Problem: Print the records exactly as they are written.

Items listed in a dataset
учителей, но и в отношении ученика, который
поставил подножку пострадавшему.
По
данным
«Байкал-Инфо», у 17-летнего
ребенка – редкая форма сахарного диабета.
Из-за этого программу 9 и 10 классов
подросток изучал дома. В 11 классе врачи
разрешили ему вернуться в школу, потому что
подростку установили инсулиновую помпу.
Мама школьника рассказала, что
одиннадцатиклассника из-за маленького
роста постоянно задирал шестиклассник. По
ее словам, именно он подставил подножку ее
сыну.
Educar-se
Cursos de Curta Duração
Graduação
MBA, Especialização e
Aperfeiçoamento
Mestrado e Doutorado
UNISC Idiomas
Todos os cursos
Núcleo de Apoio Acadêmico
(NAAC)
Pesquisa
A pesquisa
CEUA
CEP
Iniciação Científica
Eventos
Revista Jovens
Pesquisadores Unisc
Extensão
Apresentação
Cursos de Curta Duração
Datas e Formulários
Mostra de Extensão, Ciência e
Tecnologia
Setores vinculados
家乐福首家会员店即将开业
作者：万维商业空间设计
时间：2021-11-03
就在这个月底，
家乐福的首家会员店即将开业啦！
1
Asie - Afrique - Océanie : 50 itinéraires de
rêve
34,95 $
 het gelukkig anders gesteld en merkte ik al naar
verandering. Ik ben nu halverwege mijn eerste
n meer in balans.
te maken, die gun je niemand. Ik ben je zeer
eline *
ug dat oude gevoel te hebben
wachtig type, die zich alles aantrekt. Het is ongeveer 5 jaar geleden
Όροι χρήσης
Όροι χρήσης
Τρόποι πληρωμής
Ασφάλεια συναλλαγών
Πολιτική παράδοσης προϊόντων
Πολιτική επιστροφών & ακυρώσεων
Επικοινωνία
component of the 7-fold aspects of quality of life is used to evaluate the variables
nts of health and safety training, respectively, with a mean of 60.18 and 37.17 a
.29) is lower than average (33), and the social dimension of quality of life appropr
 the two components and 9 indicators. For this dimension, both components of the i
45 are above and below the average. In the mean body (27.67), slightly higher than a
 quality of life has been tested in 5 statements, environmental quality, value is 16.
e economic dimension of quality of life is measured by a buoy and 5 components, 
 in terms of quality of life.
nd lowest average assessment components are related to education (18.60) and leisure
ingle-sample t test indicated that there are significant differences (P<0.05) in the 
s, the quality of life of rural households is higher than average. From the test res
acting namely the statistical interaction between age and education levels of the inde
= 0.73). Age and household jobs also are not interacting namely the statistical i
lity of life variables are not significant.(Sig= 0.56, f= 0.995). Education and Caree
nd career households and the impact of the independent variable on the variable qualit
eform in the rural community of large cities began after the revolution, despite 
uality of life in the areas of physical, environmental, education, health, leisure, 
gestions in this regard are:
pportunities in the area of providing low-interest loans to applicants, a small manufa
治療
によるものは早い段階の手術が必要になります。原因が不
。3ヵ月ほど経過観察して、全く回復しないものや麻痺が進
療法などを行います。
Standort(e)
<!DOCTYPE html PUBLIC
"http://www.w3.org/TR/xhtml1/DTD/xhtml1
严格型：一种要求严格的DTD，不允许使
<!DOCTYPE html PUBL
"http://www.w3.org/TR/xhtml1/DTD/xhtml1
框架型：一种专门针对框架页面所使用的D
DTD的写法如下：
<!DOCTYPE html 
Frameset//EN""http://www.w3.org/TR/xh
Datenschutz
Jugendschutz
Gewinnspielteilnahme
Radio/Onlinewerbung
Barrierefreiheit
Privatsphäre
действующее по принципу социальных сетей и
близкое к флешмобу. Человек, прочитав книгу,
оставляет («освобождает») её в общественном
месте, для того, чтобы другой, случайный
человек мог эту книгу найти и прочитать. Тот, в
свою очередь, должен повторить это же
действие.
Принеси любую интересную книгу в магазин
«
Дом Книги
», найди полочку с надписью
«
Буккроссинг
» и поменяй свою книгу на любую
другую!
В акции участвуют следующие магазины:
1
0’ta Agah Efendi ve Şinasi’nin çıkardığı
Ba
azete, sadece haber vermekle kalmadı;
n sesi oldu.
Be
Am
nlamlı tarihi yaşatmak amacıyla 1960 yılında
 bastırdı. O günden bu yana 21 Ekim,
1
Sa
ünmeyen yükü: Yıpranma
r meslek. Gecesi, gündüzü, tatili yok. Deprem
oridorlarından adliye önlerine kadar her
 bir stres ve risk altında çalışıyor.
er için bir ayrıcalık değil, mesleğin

Response for this exercise:
учителей, но и в отношении ученика, который
поставил подножку пострадавшему.
По
данным
«Байкал-Инфо», у 17-летнего
ребенка – редкая форма сахарного диабета.
Из-за этого программу 9 и 10 классов
подросток изучал дома. В 11 классе врачи
разрешили ему вернуться в школу, потому что
подростку установили инсулиновую помпу.
Мама школьника рассказала, что
одиннадцатиклассника из-за маленького
роста постоянно задирал шестиклассник. По
ее словам, именно он подставил подножку ее
сыну.
Educar-se
Cursos de Curta Duração
Graduação
MBA, Especialização e
Aperfeiçoamento
Mestrado e Doutorado
UNISC Idiomas
Todos os cursos
Núcleo de Apoio Acadêmico
(NAAC)
Pesquisa
A pesquisa
CEUA
CEP
Iniciação Científica
Eventos
Revista Jovens
Pesquisadores Unisc
Extensão
Apresentação
Cursos de Curta Duração
Datas e Formulários
Mostra de Extensão, Ciência e
Tecnologia
Setores vinculados
家乐福首家会员店即将开业
作者：万维商业空间设计
时间：2021-11-03
就在这个月底，
家乐福的首家会员店即将开业啦！
1
Asie - Afrique - Océanie : 50 itinéraires de
rêve
34,95 $
 het gelukkig anders gesteld en merkte ik al naar
verandering. Ik ben nu halverwege mijn eerste
n meer in balans.
te maken, die gun je niemand. Ik ben je zeer
eline *
ug dat oude gevoel te hebben
wachtig type, die zich alles aantrekt. Het is ongeveer 5 jaar geleden
Όροι χρήσης
Όροι χρήσης
Τρόποι πληρωμής
Ασφάλεια συναλλαγών
Πολιτική παράδοσης προϊόντων
Πολιτική επιστροφών & ακυρώσεων
Επικοινωνία
component of the 7-fold aspects of quality of life is used to evaluate the variables
nts of health and safety training, respectively, with a mean of 60.18 and 37.17 a
.29) is lower than average (33), and the social dimension of quality of life appropr
 the two components and 9 indicators. For this dimension, both components of the i
45 are above and below the average. In the mean body (27.67), slightly higher than a
 quality of life has been tested in 5 statements, environmental quality, value is 16.
e economic dimension of quality of life is measured by a buoy and 5 components, 
 in terms of quality of life.
nd lowest average assessment components are related to education (18.60) and leisure
ingle-sample t test indicated that there are significant differences (P<0.05) in the 
s, the quality of life of rural households is higher than average. From the test res
acting namely the statistical interaction between age and education levels of the inde
= 0.73). Age and household jobs also are not interacting namely the statistical i
lity of life variables are not significant.(Sig= 0.56, f= 0.995). Education and Caree
nd career households and the impact of the independent variable on the variable qualit
eform in the rural community of large cities began after the revolution, despite 
uality of life in the areas of physical, environmental, education, health, leisure, 
gestions in this regard are:
pportunities in the area of providing low-interest loans to applicants, a small manufa
治療
によるものは早い段階の手術が必要になります。原因が不
。3ヵ月ほど経過観察して、全く回復しないものや麻痺が進
療法などを行います。
Standort(e)
<!DOCTYPE html PUBLIC
"http://www.w3.org/TR/xhtml1/DTD/xhtml1
严格型：一种要求严格的DTD，不允许使
<!DOCTYPE html PUBL
"http://www.w3.org/TR/xhtml1/DTD/xhtml1
框架型：一种专门针对框架页面所使用的D
DTD的写法如下：
<!DOCTYPE html 
Frameset//EN""http://www.w3.org/TR/xh
Datenschutz
Jugendschutz
Gewinnspielteilnahme
Radio/Onlinewerbung
Barrierefreiheit
Privatsphäre
действующее по принципу социальных сетей и
близкое к флешмобу. Человек, прочитав книгу,
оставляет («освобождает») её в общественном
месте, для того, чтобы другой, случайный
человек мог эту книгу найти и прочитать. Тот, в
свою очередь, должен повторить это же
действие.
Принеси любую интересную книгу в магазин
«
Дом Книги
», найди полочку с надписью
«
Буккроссинг
» и поменяй свою книгу на любую
другую!
В акции участвуют следующие магазины:
1
0’ta Agah Efendi ve Şinasi’nin çıkardığı
Ba
azete, sadece haber vermekle kalmadı;
n sesi oldu.
Be
Am
nlamlı tarihi yaşatmak amacıyla 1960 yılında
 bastırdı. O günden bu yana 21 Ekim,
1
Sa
ünmeyen yükü: Yıpranma
r meslek. Gecesi, gündüzü, tatili yok. Deprem
oridorlarından adliye önlerine kadar her
 bir stres ve risk altında çalışıyor.
er için bir ayrıcalık değil, mesleğin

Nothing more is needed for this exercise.